Tattered Cover's September Book of the Month; A Mystery Book Talk
"A gripping OWN Voices mystery set on a South Dakota reservation, that leads our hero all the way to Denver, right to Colfax Ave! It'll keep you on the edge of your seat the whole time, flipping pages until you get to the shocking ending." -Mikaley Osley, Director of Marketing and Events
Virgil Wounded Horse is the local enforcer on the Rosebud Indian Reservation in South Dakota. When justice is denied by the American legal system or the tribal council, Virgil is hired to deliver his own punishment, the kind that’s hard to forget. But when heroin makes its way into the reservation and finds Virgil’s nephew, his vigilantism suddenly becomes personal. He enlists the help of his ex-girlfriend and sets out to learn where the drugs are coming from, and how to make them stop.
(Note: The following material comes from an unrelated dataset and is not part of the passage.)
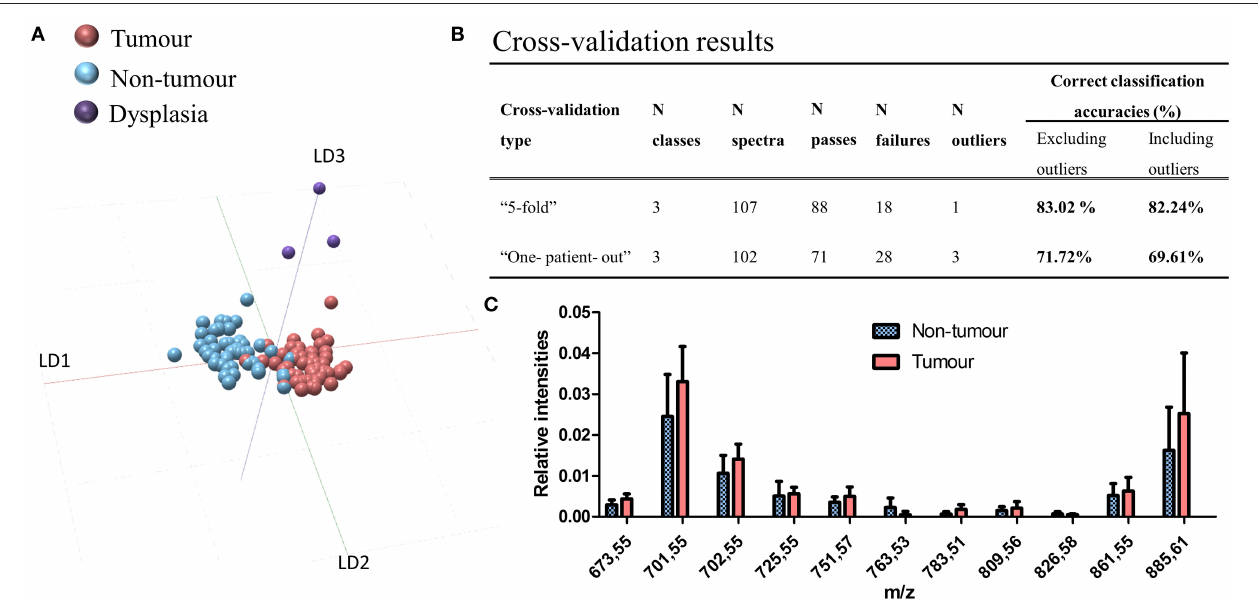
FIGURE 1 | Formalin-fixed paraffin-embedded (FFPE) tissue analysis by the SpiderMass. (A) Principal component analysis-linear discriminant analysis (PCA-LDA) classification model based on the tumor, nontumor, and dysplasia annotated regions of the tissue. (B) Cross-validation results. Cross-validation results of the 3-class model with model type, cross-validation type, N of classes, N spectra, N of passes as well as N of failures, N outliers, and % of correct classification accuracies after cross-validation. (C) Relative intensity boxplots of the selected peaks showing a discrimination in LD1 for the nontumor and tumor regions, respectively. The intensities were normalized to the total ion chromatogram and represented as boxplots with the Tukey method whisker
They follow a lead to Denver and find that drug cartels are rapidly expanding and forming new and terrifying alliances. And back on the reservation, a new tribal council initiative raises uncomfortable questions about money and power. As Virgil starts to link the pieces together, he must face his own demons and reclaim his Native identity. He realizes that being a Native American in the twenty-first century comes at an incredible cost.
Winter Counts is a tour-de-force of crime fiction, a bracingly honest look at a long-ignored part of American life, and a twisting, turning story that’s as deeply rendered as it is thrilling.
David Heska Wanbli Weiden, an enrolled member of the Sicangu Lakota nation, is the author of the novel Winter Counts (Ecco/HarperCollins, 2020) and the children’s book Spotted Tail (Reycraft, 2019), winner of the 2020 Spur Award from the Western Writers of America and finalist for the Colorado Book Awards. His work appears in the New York Times, Shenandoah, Yellow Medicine Review, Transmotion, the Criminal Class Review, and other magazines. He’s the recipient of a MacDowell Colony Fellowship, a Ragdale Foundation residency, the PEN America Writing for Justice Fellowship, and was a Tin House Scholar. He received his MFA from the Institute of American Indian Arts, and is professor of Native American studies at Metropolitan State University of Denver.